Multi-way VoIP (SPEC-174)

matrix-org / matrix-spec

The Matrix protocol specification

Apache License 2.0

181 stars 94 forks source link

Multi-way VoIP (SPEC-174) #75

Open matrixbot opened 9 years ago

matrixbot commented 9 years ago

Need to specify a standard profile for multi-way VoIP/Video calls.

Options include:

Signalling for all calls is mixed into the same room (useful for multicast traffic)
Signalling between calls and conference server is in side-channel 1:1 rooms
We use EDUs of some kind for non-stateful conference signalling

Do we do SFU, MCU, full mesh, multicast, or some combination?

Do we hook into Jitsi or Kurento or Janus or FreeSWITCH or what?

(Imported from https://matrix.org/jira/browse/SPEC-174)

(Reported by @ara4n)

matrixbot commented 9 years ago

Jira watchers: @ara4n

matrixbot commented 9 years ago

Links exported from Jira:

relates to BOTS-132

JasonLocklin commented 7 years ago

Mixing is incompatible with both E2E and very-low (CPU) power home-servers (overloaded HSs doing mixing will introduce latency, whereas forwarding streams is not at all CPU intensive).

Opus is very good at being extremely low-bitrate while a participant is silent, and this can even be further improved with voice-activity detection or push-to-talk. As a result, mixing will improve outgoing bandwidth from the home-server very minimally, in the typical situation where only one or two people in a conference may actually be speaking at any given moment.

Leaving the clients expecting multi-stream VOIP also leaves open the possibility of fancy p2p mesh routing in the future.

CR0CKER commented 7 years ago

Considering neither Signal nor WhatsApp support VoIP conferences and Jitsi et al remain vulnerable to MITM attacks because keys cannot be verified, it would be incredibly helpful to get encrypted conference calls via Matrix off the ground. Now that E2E encryption is working, if we can use that already verified channel to take care of the key exchange for WebRTC, it would make MITM attacks a lot more difficult.

If we use mixing to reduce bandwidth though, of course, a trusted server is crucial. If server resources needed for decentralized mixing, can we delegate that to certain servers the same way we are delegating identity management to certain servers in the Matrix?

Can we make it optional whether someone wants mixing for lower bandwidth or no mixing for better security?

JasonLocklin commented 7 years ago

If you are using a trusted server @CR0CKER, the existing TLS encryption is sufficient to prevent MITM attacks. There is no value in e2e implementations that would require a trusted server.

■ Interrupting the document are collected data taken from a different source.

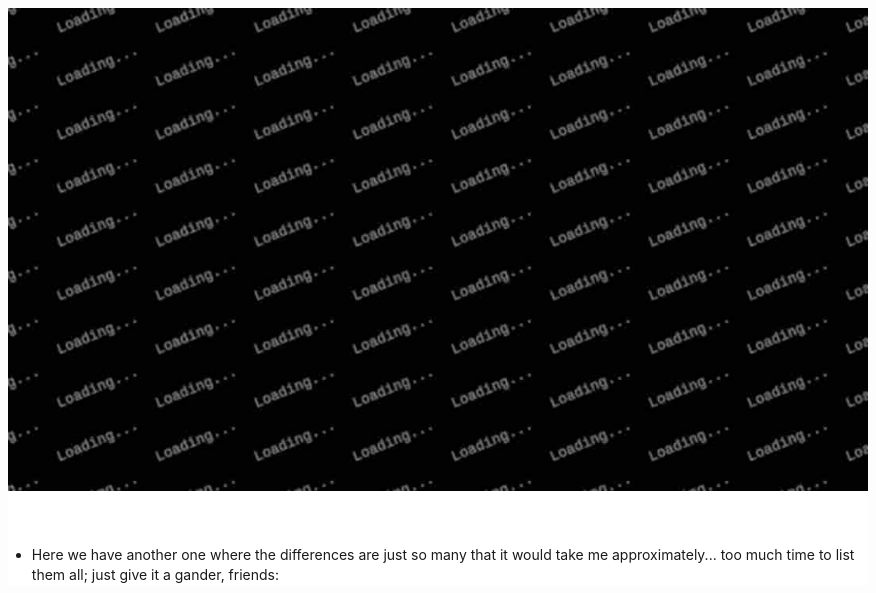  <img width="100%" height="100%" class="lazyload" src="./../images/loading.jpg"
 data-src="./../images/VA35/bd-17247-1090px.jpg"
 data-srcset="./../images/VA35/bd-17247-512px.jpg 512w,
 ./../images/VA35/bd-17247-768px.jpg 768w,
 ./../images/VA35/bd-17247-1090px.jpg 1090w"
 sizes="(min-width: 1218px) 1090px,
 (min-width: 768px) 87vw,
 89vw" />
</div>

<br>

- Here we have another one where the differences are just so many that it would take me approximately... too much time to list them all; just give it a gander, friends:

<div id="container1" class="twentytwenty-container">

In the end, mixing is an anachronism from a time where bandwidth was expensive and codecs were bad. It was the easiest way for the devs to get started quickly, but ultimately, it's not compatible with e2e encrypted systems. If VOIP bandwidth on servers becomes a problem, the solution isn't mixing (which won't make much of any difference with Opus), it's tweaking the codec settings, turning on voice-activity-detection, and routing audio p2p where possible using ICE. So, it's not just a matter of turning on e2e encryption for conferences, a lot of work will be needed to change the underlying conference system first, then, once 1:1 audio streams are figured out, then e2e isn't such a problem.

ara4n commented 3 years ago

MSC2359 (#2359) looks to solve this.